The prayers of the generals when finally admitted were for

more complete amnesty ; for exemption in all cases from the oath of allegiance, a mere declaration being substituted ; for the treatment of foreigners as if they had been burghers ; for the restoration to the Transvaal of the districts annexed to Natal; for equality as to the languages ; for the payment of all obligations incurred by the Republics during the war, and the reinstatement for the burgher officials ; and for the endowment of the widows and children of the fallen. Mr. Chamberlain courteously but firmly pointed out to his visitors that they were asking more than the North granted to the South after the Civil War. He had no objection to amnesty if the authorities on the spot desired to grant it ; but the foreigners could not be treated like the burghers; Natal must keep the districts ceded to her ; obligations incurred during the war could not be recognised—the North, it will be remembered, was resolute on this, utterly repudiating Southern loans—the burgher officials were not entitled either to replacement or compensation; and the endowment of the widows of the defeated side could not be provided for.
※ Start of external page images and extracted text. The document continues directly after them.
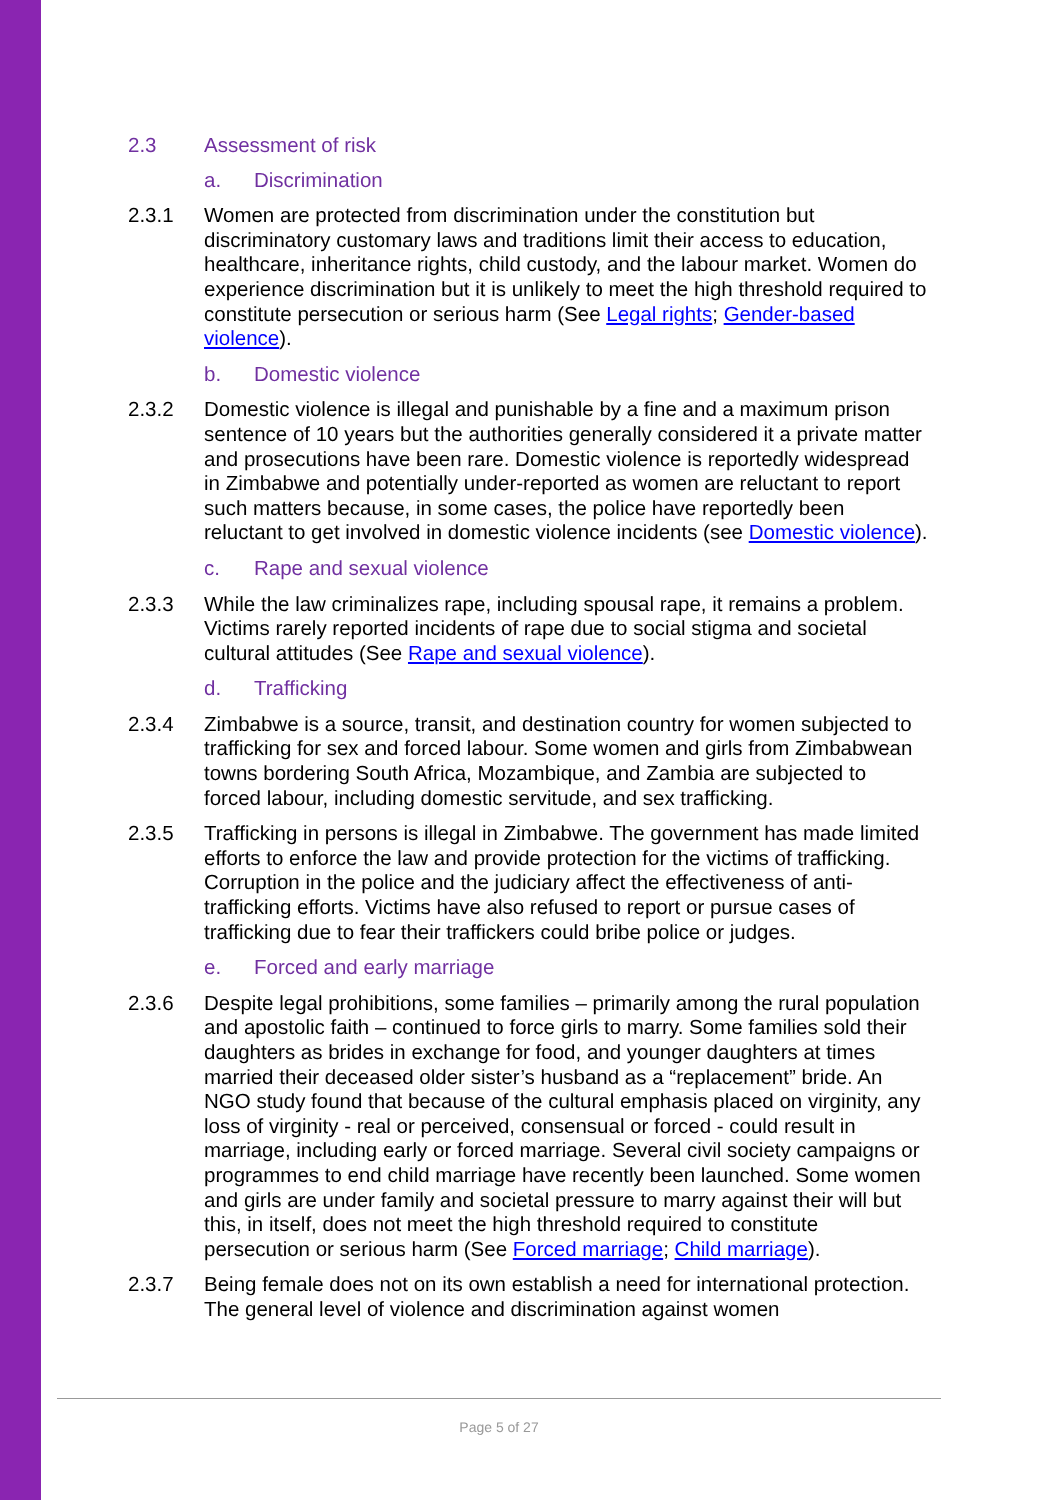2.3 Assessment of risk
a. Discrimination
2.3.1 Women are protected from discrimination under the constitution but discriminatory customary laws and traditions limit their access to education, healthcare, inheritance rights, child custody, and the labour market. Women do experience discrimination but it is unlikely to meet the high threshold required to constitute persecution or serious harm (See Legal rights; Gender-based violence).
b. Domestic violence
2.3.2 Domestic violence is illegal and punishable by a fine and a maximum prison sentence of 10 years but the authorities generally considered it a private matter and prosecutions have been rare. Domestic violence is reportedly widespread in Zimbabwe and potentially under-reported as women are reluctant to report such matters because, in some cases, the police have reportedly been reluctant to get involved in domestic violence incidents (see Domestic violence).
c. Rape and sexual violence
2.3.3 While the law criminalizes rape, including spousal rape, it remains a problem. Victims rarely reported incidents of rape due to social stigma and societal cultural attitudes (See Rape and sexual violence).
d. Trafficking
2.3.4 Zimbabwe is a source, transit, and destination country for women subjected to trafficking for sex and forced labour. Some women and girls from Zimbabwean towns bordering South Africa, Mozambique, and Zambia are subjected to forced labour, including domestic servitude, and sex trafficking.
2.3.5 Trafficking in persons is illegal in Zimbabwe. The government has made limited efforts to enforce the law and provide protection for the victims of trafficking. Corruption in the police and the judiciary affect the effectiveness of anti-trafficking efforts. Victims have also refused to report or pursue cases of trafficking due to fear their traffickers could bribe police or judges.
e. Forced and early marriage
2.3.6 Despite legal prohibitions, some families – primarily among the rural population and apostolic faith – continued to force girls to marry. Some families sold their daughters as brides in exchange for food, and younger daughters at times married their deceased older sister’s husband as a “replacement” bride. An NGO study found that because of the cultural emphasis placed on virginity, any loss of virginity - real or perceived, consensual or forced - could result in marriage, including early or forced marriage. Several civil society campaigns or programmes to end child marriage have recently been launched. Some women and girls are under family and societal pressure to marry against their will but this, in itself, does not meet the high threshold required to constitute persecution or serious harm (See Forced marriage; Child marriage).
2.3.7 Being female does not on its own establish a need for international protection. The general level of violence and discrimination against women
Page 5 of 27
We confess we do not like either the difficulty about the oath of allegiance, or the persistent attempt to treat the Transvaal as if it were still a country instead of a Colony. It looks as if the generals had still a lingering idea that they might one day secure independence, though we notice that General De Wet, in a carefully prepared speech delivered at Amsterdam on Thursday, said: "If England shows herself generous, we shall certainly be the most faithful subjects of her whole Empire." Mr. Chamberlain ended the Conference by an ex- cellent short speech on the necessity, if the British forgave so much, of the Dutch forgiving also. Except in extreme Anglophobe organs, Mr. Chamberlain's attitude has been practically acquiesced in by the leading Continental news- papers, while in America the Evening Post—a journal which has not always approved of either American or British Imperial policy—congratulates Mr. Chamberlain on his "admirably calm reply" to the "extraordinarily presuming, puerile, and preposterous" demands of the Boer generals.